The Country Guesthouse (Sullivan's Crossing #5)(25)



It was definitely food for thought.

  Later that night, after dinner, when Hannah was telling Owen about her lunch, he said, “Why don’t you think about staying awhile longer? It kind of sounds like you’re not sure how this is all going to work out. I don’t mean to project, but if you have some anxiety about it, take your time. Here, every day is a good day for Noah and it’s one more day you have to put the pieces of the puzzle together in your head. You’ll still have the whole summer.”

“Owen, I need to face this. I have to get back to earning some money rather than just spending it. I love your house but...”

“Hannah, I think you know having you here has been good for me, too. I wouldn’t charge you to stay in the house. In fact, if you hadn’t already paid the rental in advance, I’d tear up the bill.”

“Why, Owen? Why is this good for you?”

“It must be the timing, that’s all I can think of. It’s been a little over ten years since my divorce. I can honestly say I haven’t been too lonely. My relationships with women were few and brief. I haven’t spent this much time with a woman and child in all that time. My wife remarried. A very nice fellow. I like him. They have a couple of little girls.” He laughed with some embarrassment. “I talked to her a couple of days ago and she suggested bringing the family out here for a visit and I asked her what kind of woman visits her ex-husband.” He shook his head. “But from the day you and Noah got here, it’s felt so ridiculously normal. I understand if you need to go. Maybe we’ll stay in touch. Maybe you’ll come back. I think it’s less odd if you and Noah visit than if my ex-wife and her new family visits, don’t you?”

She laughed a little. “I suppose.”

“I’m used to feeling odd,” he said. “I’m known around here as that skinny guy with the camera. For some reason, I don’t feel that odd with you.”

“But you’re not odd. You’re the most real person I’ve met in too long. And I don’t think you’re skinny at all.”

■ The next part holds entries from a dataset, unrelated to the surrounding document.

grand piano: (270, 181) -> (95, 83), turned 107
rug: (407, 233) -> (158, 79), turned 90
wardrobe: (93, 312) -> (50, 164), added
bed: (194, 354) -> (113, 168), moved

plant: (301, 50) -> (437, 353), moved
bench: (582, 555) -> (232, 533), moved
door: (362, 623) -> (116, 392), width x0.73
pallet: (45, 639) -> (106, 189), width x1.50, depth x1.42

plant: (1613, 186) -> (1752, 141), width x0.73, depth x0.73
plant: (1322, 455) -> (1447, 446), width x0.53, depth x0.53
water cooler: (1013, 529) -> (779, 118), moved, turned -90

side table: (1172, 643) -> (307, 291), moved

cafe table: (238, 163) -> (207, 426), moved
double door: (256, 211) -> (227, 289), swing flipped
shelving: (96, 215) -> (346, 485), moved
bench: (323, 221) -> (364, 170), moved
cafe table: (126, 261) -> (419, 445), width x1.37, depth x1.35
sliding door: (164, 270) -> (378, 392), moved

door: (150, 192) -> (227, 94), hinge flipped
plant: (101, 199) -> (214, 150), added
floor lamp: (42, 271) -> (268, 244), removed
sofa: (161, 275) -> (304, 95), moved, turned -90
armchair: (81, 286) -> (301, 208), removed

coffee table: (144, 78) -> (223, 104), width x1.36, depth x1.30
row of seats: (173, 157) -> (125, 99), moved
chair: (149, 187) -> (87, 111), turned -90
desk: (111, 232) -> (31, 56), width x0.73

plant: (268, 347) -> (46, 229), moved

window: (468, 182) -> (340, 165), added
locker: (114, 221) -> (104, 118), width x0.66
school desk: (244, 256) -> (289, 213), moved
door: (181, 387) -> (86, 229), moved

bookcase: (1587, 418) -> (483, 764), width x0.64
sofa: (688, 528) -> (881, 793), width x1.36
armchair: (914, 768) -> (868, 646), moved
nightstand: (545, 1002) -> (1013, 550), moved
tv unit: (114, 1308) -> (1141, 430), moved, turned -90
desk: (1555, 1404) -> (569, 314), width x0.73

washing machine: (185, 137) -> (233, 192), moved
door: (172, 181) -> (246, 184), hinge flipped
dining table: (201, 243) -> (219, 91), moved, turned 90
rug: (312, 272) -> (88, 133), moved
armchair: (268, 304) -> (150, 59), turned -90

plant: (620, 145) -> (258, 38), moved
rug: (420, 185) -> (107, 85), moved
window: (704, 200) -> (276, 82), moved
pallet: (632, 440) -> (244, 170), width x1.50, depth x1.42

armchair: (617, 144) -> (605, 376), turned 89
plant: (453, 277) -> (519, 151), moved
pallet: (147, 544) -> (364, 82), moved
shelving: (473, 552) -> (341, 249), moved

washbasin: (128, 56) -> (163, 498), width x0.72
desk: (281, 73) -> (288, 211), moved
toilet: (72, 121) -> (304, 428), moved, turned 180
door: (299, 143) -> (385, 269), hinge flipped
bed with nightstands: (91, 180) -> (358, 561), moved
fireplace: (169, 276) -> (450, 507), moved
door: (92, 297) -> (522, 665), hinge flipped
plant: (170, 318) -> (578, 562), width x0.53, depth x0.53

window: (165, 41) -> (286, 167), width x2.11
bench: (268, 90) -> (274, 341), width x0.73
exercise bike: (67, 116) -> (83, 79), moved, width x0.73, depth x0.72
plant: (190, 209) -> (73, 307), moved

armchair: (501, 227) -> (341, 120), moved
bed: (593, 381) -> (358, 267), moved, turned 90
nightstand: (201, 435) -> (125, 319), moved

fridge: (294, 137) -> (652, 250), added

“I could get things off the top shelf for my mother when I was twelve. I can get things off the top shelf for you. I can swim with Noah. He’s thriving here.”

“I think it’s my responsibility to help him thrive in his forever home, in the place we’re going to live from now on. I have a plan. I should stick to the plan, no matter how uncertain I might feel.”

“This is usually an uncomplicated place,” he said. “You have a couple of days before your plan says it’s time to go. Think about it, okay? Think about giving yourself this gift of time. It’s working for all of us.”

“Please tell me you won’t hold it against me if I feel I have to go,” she said.

“Of course not,” he said. “We’ve become good friends. I only want you to be happy, to be doing exactly what’s best for you.”

She smiled at him. “Why do I have the strangest feeling those were your words when you decided to divorce? Were you polite and supportive even then?”

His shoulders shook with a silent chuckle. “Found me out,” he said. “It was very much like that. Poor Sheila, she has so much energy, has so much to say, so much to give. She’s a total people person. She said that sometimes I was quiet for days. I never thought it was that bad but I didn’t crave large groups of people. It’s true I began seeing more of my world through a lens. I’m afraid I enjoy quiet dinners, sunsets, long walks, campfires, people who don’t have five hundred friends but only a few good ones and count me as one of them. I walked around the Colorado countryside for months and then stumbled on this place, where I could be as quiet, slow and easy as I wanted to be.”

“But you travel to so many exotic places,” she said.

“I know. I have an insatiable curiosity about things I haven’t seen and I do have to make a living. Not always in exotic places, though. I’ve traveled to many ordinary towns to witness a soldier coming home from deployment or being released from a hospital on his new legs. I shot some amazing soup kitchens and some real raw homelessness. But I love places few people get to go. I think that, like you, there’s a puzzle in my head and I’m putting the pieces in place.”

“I don’t know how I can ever thank you for your kindness and generosity to me and Noah,” she said. “It’s been such a privilege to see some of your work.”

“Now you’re just flattering me,” he said.

“Ha! Not at all. I envy you that talent and drive. I have no idea what to do with my life! My job is a good job. The company is a good company. It pays well but it’s only rewarding to me in the area of income. Everything else about it has worn me down.”

“Hannah, that happens to most people, I think. No matter what field. I was a different kind of photographer before my divorce. I shot weddings, ball games, school photos, babies and Christmas card photos. Then I had this uncomfortable freedom and I started to change.”

“Did I tell you when I was here last? Did I tell you about our team building exercise?”

“Well, that you were here for a company retreat. Right? I was away.”

She told him about the trust exercises, about the sexy moderator, about her male colleagues getting stoned, about going home to find her fiancé boinking her administrative assistant.